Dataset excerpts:
# # # # #
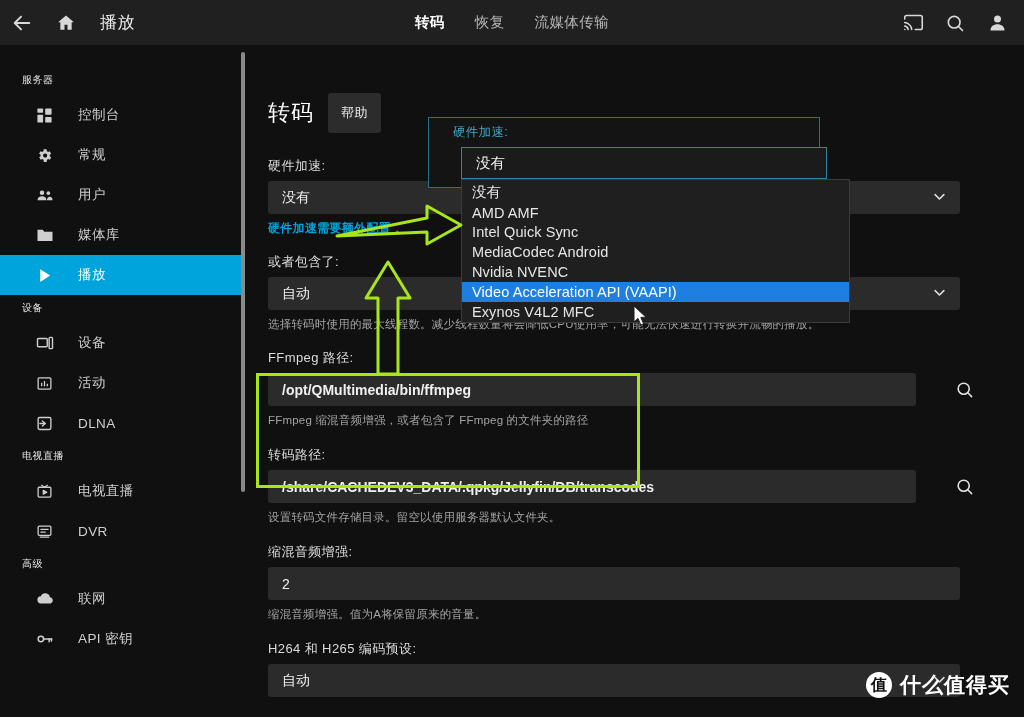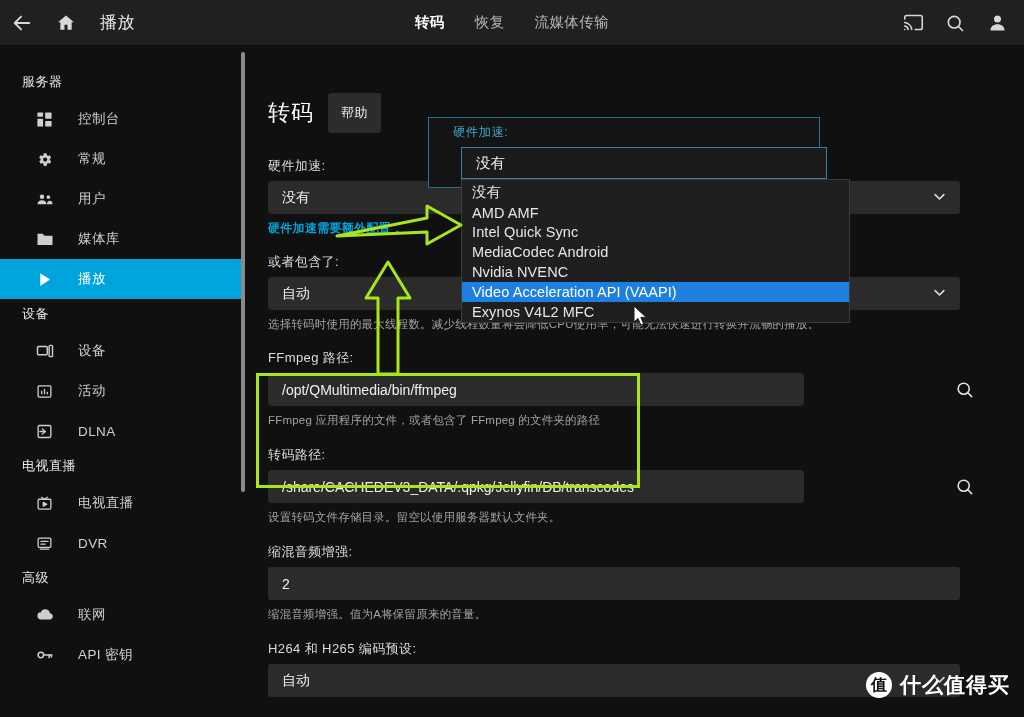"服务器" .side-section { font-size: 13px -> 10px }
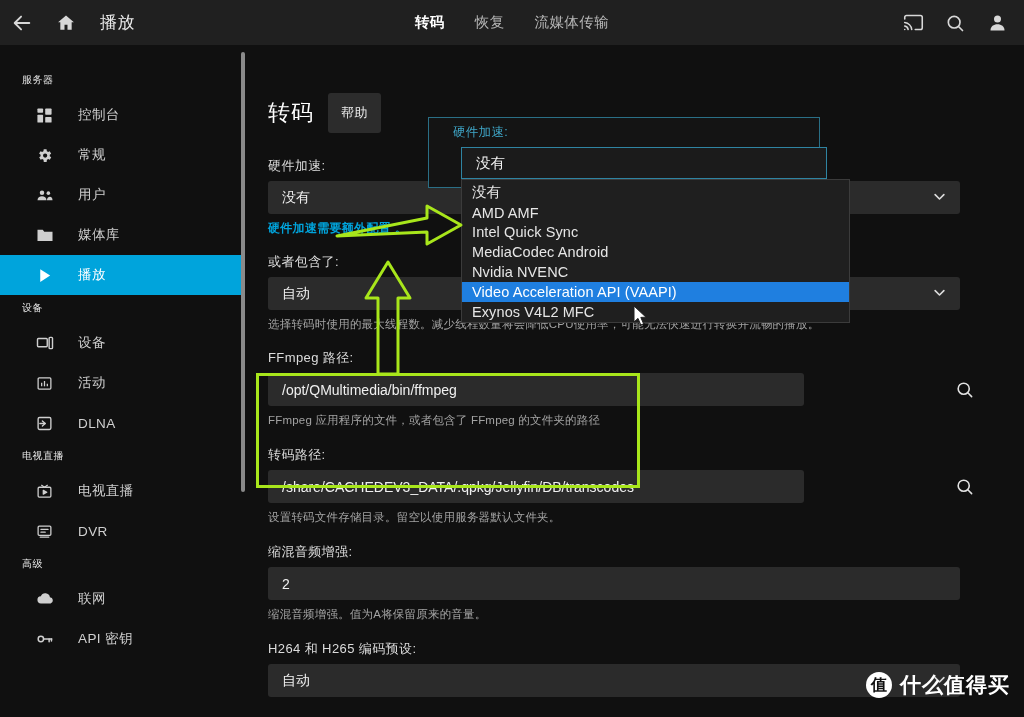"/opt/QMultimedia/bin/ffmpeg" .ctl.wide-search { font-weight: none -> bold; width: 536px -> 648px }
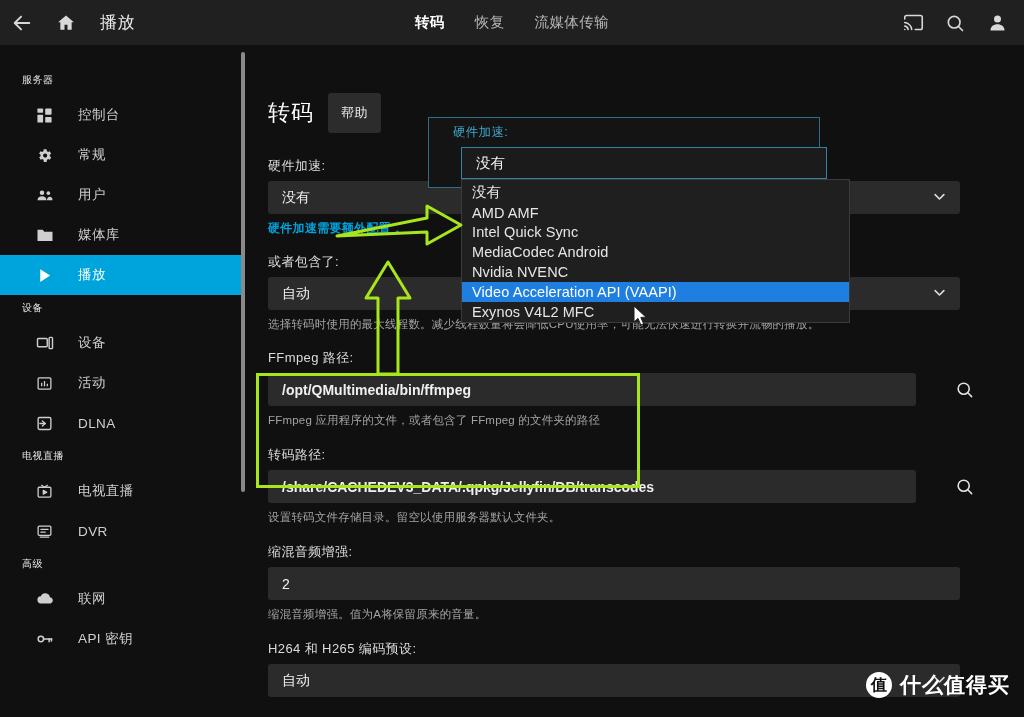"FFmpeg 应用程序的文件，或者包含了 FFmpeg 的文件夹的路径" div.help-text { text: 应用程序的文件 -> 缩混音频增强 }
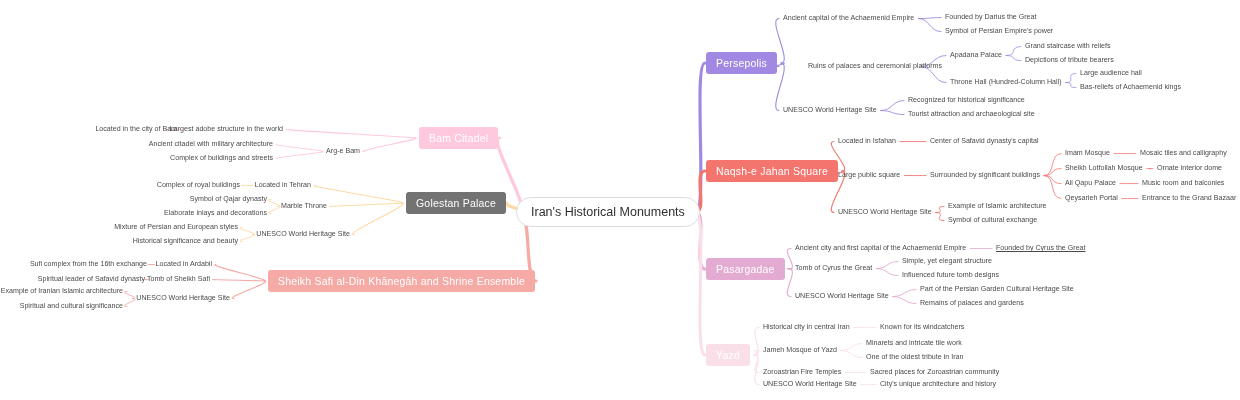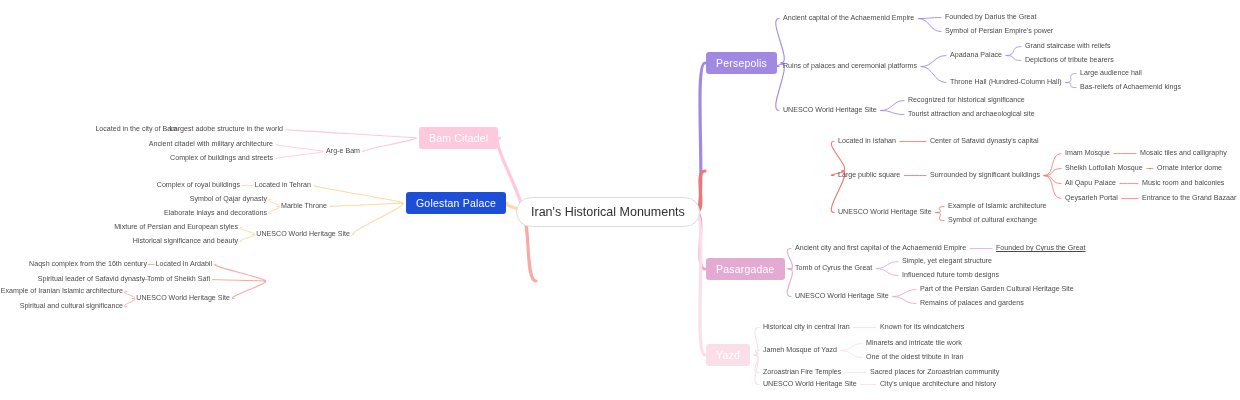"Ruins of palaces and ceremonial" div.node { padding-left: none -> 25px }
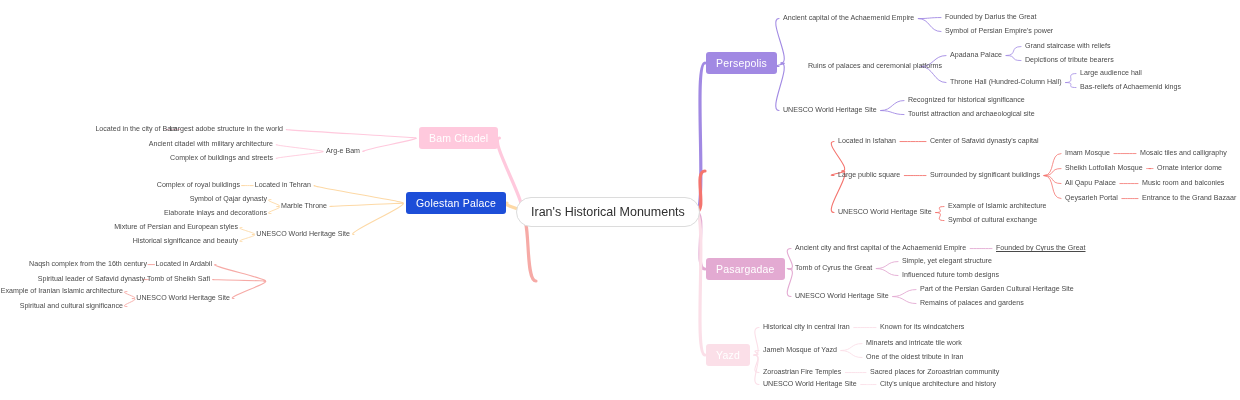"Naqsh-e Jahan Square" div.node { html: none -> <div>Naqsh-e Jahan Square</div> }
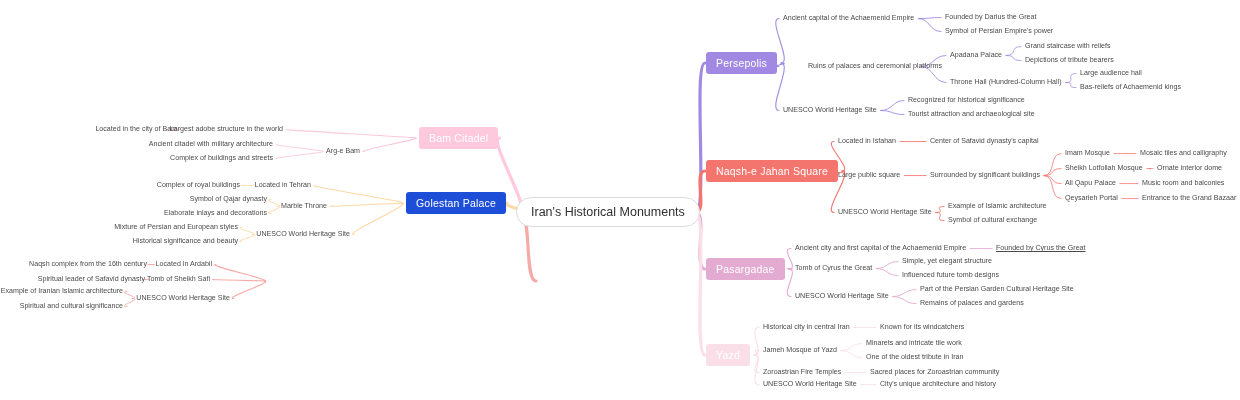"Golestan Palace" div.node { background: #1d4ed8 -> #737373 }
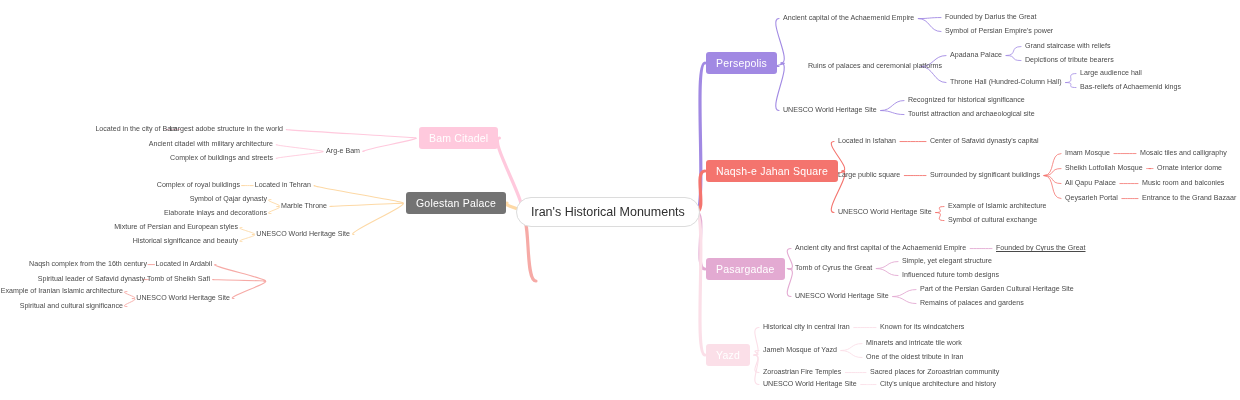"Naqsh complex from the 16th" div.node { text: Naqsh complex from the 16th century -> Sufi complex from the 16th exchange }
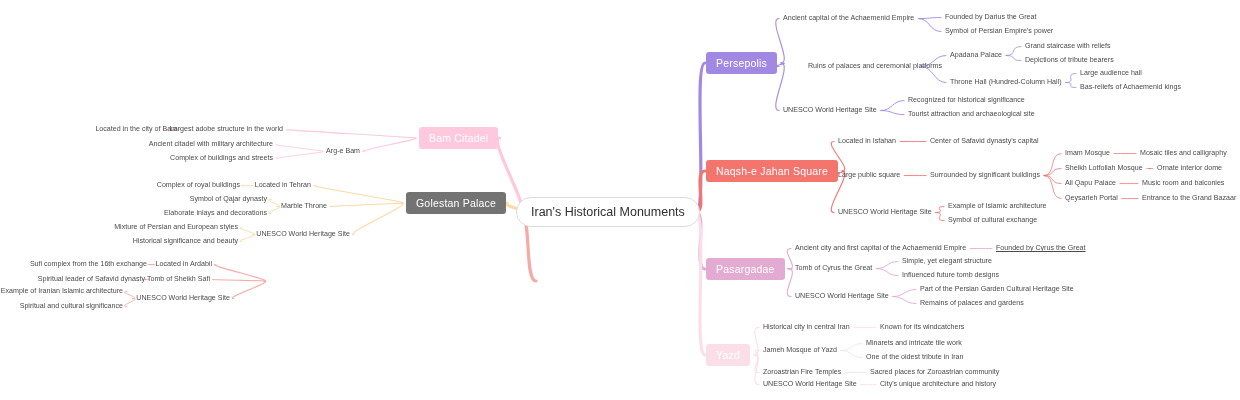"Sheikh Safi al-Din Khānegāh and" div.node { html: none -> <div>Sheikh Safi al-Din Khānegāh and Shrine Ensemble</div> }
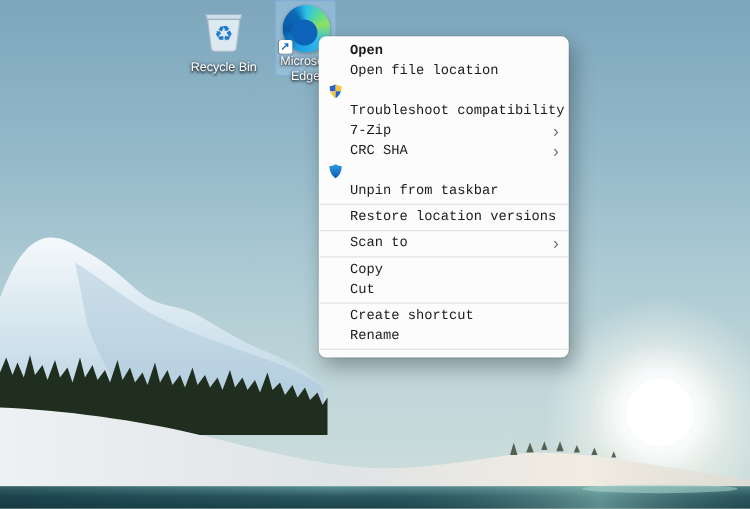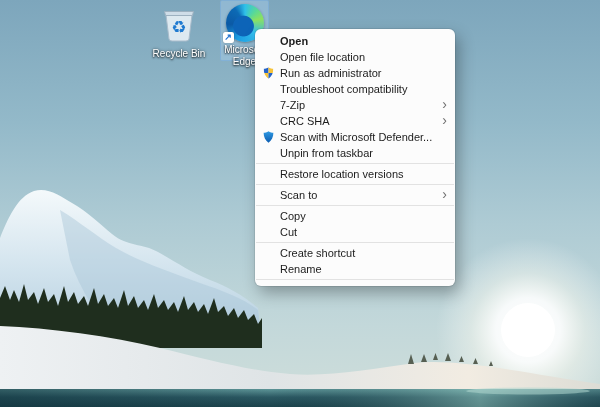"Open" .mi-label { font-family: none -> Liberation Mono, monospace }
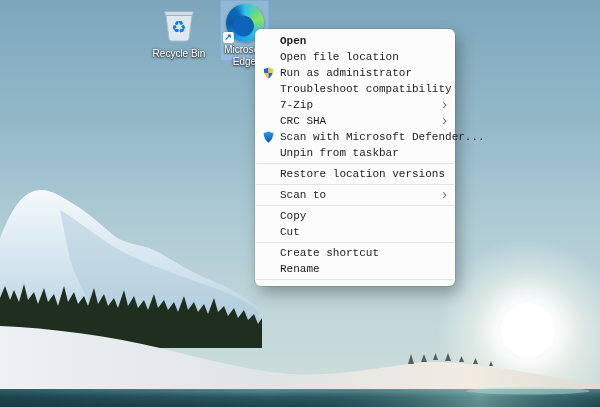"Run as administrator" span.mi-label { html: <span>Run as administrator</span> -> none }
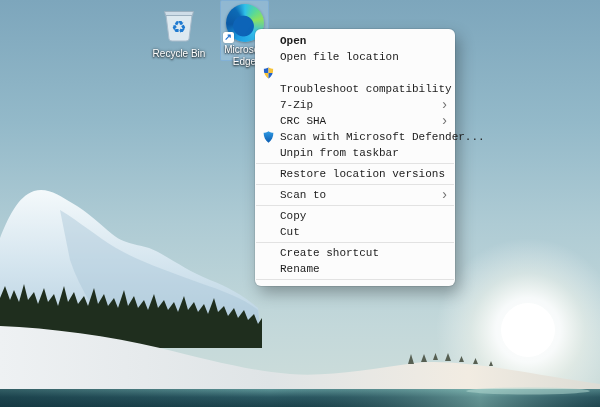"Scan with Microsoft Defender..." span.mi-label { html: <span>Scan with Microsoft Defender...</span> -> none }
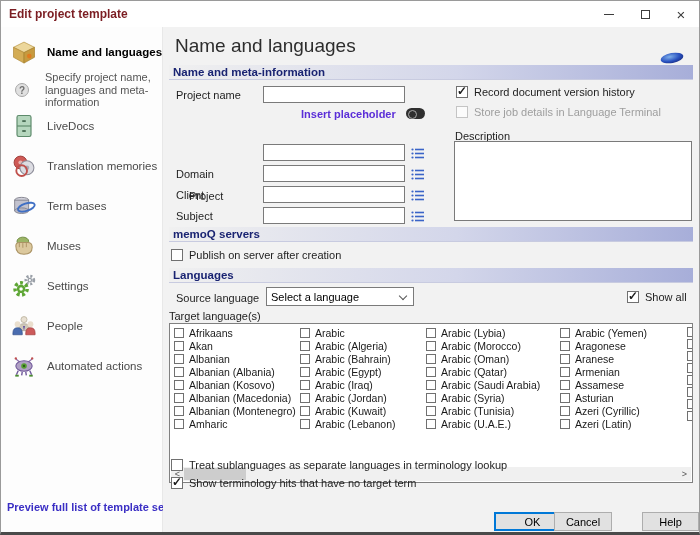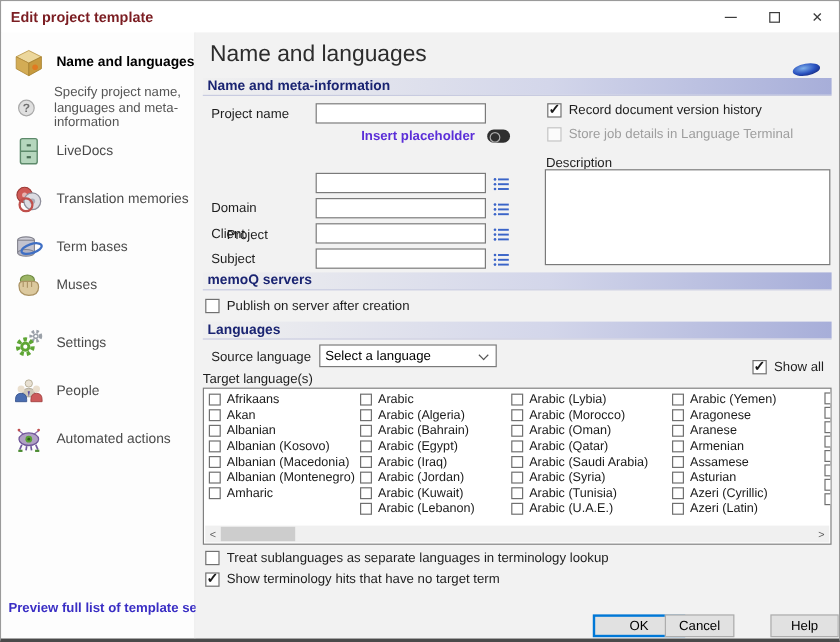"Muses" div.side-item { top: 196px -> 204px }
# # # # #
The whole of the data above needs retyping exactly, with pictures omitted.

## Solved problem
"服务器" .side-section { font-size: 13px -> 10px }
"/opt/QMultimedia/bin/ffmpeg" .ctl.wide-search { font-weight: none -> bold; width: 536px -> 648px }
"FFmpeg 应用程序的文件，或者包含了 FFmpeg 的文件夹的路径" div.help-text { text: 应用程序的文件 -> 缩混音频增强 }
"Ruins of palaces and ceremonial" div.node { padding-left: none -> 25px }
"Naqsh-e Jahan Square" div.node { html: none -> <div>Naqsh-e Jahan Square</div> }
"Golestan Palace" div.node { background: #1d4ed8 -> #737373 }
"Naqsh complex from the 16th" div.node { text: Naqsh complex from the 16th century -> Sufi complex from the 16th exchange }
"Sheikh Safi al-Din Khānegāh and" div.node { html: none -> <div>Sheikh Safi al-Din Khānegāh and Shrine Ensemble</div> }
"Open" .mi-label { font-family: none -> Liberation Mono, monospace }
"Run as administrator" span.mi-label { html: <span>Run as administrator</span> -> none }
"Scan with Microsoft Defender..." span.mi-label { html: <span>Scan with Microsoft Defender...</span> -> none }
"Muses" div.side-item { top: 196px -> 204px }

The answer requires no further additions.